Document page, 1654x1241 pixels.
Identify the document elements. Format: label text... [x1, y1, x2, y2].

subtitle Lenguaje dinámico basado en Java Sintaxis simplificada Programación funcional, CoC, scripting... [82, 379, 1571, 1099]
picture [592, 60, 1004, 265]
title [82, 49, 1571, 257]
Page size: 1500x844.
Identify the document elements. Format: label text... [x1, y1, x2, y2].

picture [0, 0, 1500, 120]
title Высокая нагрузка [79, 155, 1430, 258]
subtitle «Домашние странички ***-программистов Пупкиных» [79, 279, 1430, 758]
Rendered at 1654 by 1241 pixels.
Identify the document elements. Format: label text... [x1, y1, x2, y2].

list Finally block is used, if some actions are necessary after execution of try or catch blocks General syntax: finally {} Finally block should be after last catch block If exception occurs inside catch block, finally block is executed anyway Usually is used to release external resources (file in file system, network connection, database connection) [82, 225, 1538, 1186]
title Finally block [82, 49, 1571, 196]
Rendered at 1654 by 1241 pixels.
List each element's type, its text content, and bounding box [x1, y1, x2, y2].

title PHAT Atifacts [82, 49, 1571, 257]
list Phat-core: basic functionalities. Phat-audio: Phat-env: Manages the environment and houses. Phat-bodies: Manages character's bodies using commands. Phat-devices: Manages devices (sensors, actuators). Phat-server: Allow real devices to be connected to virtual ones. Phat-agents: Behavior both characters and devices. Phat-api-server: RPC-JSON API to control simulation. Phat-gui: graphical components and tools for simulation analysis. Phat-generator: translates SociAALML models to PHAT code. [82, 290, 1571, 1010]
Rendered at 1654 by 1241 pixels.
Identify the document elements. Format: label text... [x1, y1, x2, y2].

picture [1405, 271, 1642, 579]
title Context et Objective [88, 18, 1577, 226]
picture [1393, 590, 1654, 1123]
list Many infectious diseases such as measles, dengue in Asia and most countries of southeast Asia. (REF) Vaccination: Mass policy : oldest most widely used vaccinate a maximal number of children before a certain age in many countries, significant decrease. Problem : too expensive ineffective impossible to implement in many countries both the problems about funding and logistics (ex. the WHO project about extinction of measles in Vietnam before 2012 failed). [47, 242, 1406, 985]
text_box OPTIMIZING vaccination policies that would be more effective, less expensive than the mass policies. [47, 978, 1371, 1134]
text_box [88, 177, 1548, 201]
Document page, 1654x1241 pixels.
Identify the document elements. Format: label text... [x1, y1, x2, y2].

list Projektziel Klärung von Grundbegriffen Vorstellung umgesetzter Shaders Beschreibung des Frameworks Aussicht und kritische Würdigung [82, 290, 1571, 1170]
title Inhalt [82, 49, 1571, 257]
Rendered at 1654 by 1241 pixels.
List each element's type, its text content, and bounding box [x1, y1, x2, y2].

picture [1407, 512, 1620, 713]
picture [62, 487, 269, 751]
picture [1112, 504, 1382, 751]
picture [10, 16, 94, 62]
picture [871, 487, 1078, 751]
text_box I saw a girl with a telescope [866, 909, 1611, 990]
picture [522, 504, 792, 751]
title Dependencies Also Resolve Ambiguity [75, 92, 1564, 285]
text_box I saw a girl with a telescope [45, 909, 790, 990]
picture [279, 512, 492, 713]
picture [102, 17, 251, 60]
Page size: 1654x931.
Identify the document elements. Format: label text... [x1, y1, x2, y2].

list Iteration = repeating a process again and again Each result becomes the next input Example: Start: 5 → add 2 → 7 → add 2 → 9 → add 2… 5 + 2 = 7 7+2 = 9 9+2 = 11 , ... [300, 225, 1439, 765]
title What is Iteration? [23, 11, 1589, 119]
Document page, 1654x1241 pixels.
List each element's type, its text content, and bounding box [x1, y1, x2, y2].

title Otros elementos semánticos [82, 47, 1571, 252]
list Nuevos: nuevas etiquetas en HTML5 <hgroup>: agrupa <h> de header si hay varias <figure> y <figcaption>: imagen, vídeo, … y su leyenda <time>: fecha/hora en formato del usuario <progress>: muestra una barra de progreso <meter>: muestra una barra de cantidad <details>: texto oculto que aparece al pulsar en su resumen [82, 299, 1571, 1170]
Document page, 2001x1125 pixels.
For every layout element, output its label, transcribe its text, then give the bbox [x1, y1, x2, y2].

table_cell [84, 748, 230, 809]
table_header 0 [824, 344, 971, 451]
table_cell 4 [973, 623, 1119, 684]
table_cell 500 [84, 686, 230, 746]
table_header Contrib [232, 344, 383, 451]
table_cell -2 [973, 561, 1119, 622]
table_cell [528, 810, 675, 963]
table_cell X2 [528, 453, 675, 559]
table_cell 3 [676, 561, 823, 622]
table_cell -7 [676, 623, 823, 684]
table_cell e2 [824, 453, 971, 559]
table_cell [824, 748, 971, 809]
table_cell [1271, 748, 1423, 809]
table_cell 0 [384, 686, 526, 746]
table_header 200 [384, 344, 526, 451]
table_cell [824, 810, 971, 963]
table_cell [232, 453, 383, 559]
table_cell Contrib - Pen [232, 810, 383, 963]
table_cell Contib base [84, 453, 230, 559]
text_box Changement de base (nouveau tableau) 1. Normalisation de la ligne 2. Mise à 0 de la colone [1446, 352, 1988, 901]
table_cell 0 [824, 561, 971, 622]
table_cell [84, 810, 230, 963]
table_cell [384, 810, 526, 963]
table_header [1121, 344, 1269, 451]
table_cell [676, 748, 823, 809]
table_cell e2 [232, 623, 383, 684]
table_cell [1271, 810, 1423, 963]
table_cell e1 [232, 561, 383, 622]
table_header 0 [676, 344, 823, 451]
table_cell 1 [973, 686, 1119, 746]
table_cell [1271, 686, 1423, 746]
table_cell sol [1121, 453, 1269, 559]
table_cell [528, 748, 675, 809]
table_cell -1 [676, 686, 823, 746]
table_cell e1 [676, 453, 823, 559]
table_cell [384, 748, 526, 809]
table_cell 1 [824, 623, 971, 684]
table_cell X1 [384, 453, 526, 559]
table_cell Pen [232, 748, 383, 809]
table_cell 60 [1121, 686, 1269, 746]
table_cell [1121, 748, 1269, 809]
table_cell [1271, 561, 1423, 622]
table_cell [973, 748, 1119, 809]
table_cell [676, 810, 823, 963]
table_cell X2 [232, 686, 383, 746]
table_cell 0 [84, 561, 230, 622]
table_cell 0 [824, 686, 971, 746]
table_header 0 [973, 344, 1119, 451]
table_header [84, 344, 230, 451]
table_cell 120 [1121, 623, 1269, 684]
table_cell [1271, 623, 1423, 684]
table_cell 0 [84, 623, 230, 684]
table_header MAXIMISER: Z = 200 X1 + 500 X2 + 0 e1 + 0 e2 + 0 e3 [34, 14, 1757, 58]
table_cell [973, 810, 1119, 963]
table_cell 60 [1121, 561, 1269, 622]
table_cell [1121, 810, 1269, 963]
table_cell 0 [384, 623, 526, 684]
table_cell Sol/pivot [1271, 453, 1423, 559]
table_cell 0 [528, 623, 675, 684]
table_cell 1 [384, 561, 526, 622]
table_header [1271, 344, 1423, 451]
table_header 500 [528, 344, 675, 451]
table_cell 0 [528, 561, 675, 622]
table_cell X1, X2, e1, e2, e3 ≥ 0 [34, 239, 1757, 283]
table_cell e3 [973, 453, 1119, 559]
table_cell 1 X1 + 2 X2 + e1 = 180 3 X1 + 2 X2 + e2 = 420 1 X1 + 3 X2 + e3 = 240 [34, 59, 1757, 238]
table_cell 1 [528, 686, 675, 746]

**Task to complete**
Recast the stretch of the listing from the line containing "Document page, 2001x1125 pixels." through the line containing "table_cell [232, 453, 383, 559]" as a two-column CSV with the columns instruction and output. Give one row for each request, with its text and its answer each in a single quoted field and line breaks replaced by spaces.

**Full output**
instruction,output
"Document page, 2001x1125 pixels. For every layout element, output its label, transcribe its text, then give the bbox [x1, y1, x2, y2].","table_cell [84, 748, 230, 809] table_header 0 [824, 344, 971, 451] table_cell 4 [973, 623, 1119, 684] table_cell 500 [84, 686, 230, 746] table_header Contrib [232, 344, 383, 451] table_cell -2 [973, 561, 1119, 622] table_cell [528, 810, 675, 963] table_cell X2 [528, 453, 675, 559] table_cell 3 [676, 561, 823, 622] table_cell -7 [676, 623, 823, 684] table_cell e2 [824, 453, 971, 559] table_cell [824, 748, 971, 809] table_cell [1271, 748, 1423, 809] table_cell 0 [384, 686, 526, 746] table_header 200 [384, 344, 526, 451] table_cell [824, 810, 971, 963] table_cell [232, 453, 383, 559]"